I was writing a toy Rc by dereferencing an &T and unsafely mutating the counter, like so:
impl<T> MyRC<T>
where
T: 'static
{
pub fn clone_rc(&self) -> Self {
unsafe {(*self.inner).count += 1;}
Self {inner: self.inner}
}
}
// and yes, I probably don't need the T: 'static bound
On reading UnsafeCell's documentation, it seems to state that breaking an &T guarantees without the use of UnsafeCell is undefined behavior.
However, I ran cargo +nightly miri run with this main.rs:
struct Noisy(u32);
impl Drop for Noisy {
fn drop(&mut self) {
println!("Dropping!");
}
}
fn main () {
let n = MyRC::new(Noisy(3));
{
let _ = n.clone_rc();
}
drop(n)
}
And there wasn't any output from Miri.
So is this even undefined behaviour? If this is, how would I find out?
It seems like self.inner is a raw pointer. The immutability guarantee doesn't apply "through" pointers. The raw pointer itself determines whether you can modify what it points at, and not whether you used a &T or &mut T to get to the raw pointer itself.
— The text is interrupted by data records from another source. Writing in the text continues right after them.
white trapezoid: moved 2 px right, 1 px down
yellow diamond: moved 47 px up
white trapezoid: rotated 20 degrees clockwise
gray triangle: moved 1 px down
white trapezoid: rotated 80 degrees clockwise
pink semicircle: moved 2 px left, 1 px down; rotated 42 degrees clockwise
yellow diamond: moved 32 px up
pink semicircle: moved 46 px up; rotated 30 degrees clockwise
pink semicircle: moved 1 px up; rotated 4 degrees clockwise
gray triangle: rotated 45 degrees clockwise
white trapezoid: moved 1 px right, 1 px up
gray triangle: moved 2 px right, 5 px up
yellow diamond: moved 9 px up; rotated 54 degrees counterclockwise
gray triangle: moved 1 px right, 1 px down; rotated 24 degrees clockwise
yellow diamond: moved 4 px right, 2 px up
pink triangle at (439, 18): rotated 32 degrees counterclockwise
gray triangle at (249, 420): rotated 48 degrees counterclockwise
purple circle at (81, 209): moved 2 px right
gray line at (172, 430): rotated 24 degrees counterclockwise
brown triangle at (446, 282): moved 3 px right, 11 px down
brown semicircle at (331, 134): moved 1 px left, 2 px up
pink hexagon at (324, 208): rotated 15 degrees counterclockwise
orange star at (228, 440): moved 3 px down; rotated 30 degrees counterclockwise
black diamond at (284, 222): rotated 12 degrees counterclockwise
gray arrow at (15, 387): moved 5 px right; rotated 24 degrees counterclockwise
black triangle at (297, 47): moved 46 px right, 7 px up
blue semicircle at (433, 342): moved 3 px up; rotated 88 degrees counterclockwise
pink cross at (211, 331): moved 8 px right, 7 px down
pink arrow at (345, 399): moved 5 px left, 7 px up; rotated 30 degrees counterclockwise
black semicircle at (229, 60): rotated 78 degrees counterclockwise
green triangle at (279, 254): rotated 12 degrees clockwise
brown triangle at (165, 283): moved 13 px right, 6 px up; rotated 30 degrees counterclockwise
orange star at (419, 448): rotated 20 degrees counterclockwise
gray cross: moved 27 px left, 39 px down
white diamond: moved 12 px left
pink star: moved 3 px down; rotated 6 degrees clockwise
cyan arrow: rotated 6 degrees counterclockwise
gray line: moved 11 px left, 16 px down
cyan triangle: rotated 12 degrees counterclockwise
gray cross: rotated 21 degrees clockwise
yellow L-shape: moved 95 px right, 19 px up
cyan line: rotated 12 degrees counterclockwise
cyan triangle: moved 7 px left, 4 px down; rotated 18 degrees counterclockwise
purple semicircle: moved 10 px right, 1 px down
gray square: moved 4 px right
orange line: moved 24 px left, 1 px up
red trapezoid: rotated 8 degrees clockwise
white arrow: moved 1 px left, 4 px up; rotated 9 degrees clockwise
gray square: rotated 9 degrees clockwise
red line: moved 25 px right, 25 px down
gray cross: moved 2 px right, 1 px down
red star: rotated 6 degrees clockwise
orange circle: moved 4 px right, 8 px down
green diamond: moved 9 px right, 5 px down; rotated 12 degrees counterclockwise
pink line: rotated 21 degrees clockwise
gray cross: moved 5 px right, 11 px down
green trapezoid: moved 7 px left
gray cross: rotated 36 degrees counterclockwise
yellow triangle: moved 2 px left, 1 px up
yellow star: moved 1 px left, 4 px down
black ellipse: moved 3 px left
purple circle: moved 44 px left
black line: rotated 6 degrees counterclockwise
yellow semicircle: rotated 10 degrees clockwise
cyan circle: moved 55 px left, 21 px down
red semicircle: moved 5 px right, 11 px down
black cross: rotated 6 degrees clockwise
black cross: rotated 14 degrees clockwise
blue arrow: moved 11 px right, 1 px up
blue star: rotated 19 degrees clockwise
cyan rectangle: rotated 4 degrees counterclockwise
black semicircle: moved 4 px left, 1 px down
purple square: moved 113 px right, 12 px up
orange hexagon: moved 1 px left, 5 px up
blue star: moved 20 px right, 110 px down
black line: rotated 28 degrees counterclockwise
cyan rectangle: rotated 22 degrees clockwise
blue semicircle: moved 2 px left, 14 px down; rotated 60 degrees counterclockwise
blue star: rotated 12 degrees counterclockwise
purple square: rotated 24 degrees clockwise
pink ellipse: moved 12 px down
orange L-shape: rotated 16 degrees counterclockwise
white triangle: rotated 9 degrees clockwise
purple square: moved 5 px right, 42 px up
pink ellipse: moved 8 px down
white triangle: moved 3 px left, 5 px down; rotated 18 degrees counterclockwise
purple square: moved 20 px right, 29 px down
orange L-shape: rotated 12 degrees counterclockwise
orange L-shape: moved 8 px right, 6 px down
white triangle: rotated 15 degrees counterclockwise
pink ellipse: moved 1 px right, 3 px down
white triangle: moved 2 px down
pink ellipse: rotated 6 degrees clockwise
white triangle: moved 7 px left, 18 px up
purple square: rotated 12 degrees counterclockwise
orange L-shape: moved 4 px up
Mutating that data, for example through an alias or by transmuting an &T into an &mut T, is considered undefined behavior. (from the UnsafeCell documentation)
But what you're saying is that &T as *mut T is fine? Particularly in the case that I'm storing and writing to it as a *mut T, not converting an &T to *mut T at time of write?
You can safely convert a &T to a *const T, then convert the *const T to a *mut T. However, it is undefined behavior to actually write to that *mut T, or to convert it to a &mut T.
What @alice is saying is that you can dereference a &*mut T (i.e., an immutable reference to a mutable raw pointer) to obtain a *mut T, then write to that *mut T, assuming that you are otherwise allowed to write to it. This also applies to &MyStruct, where MyStruct contains *mut T.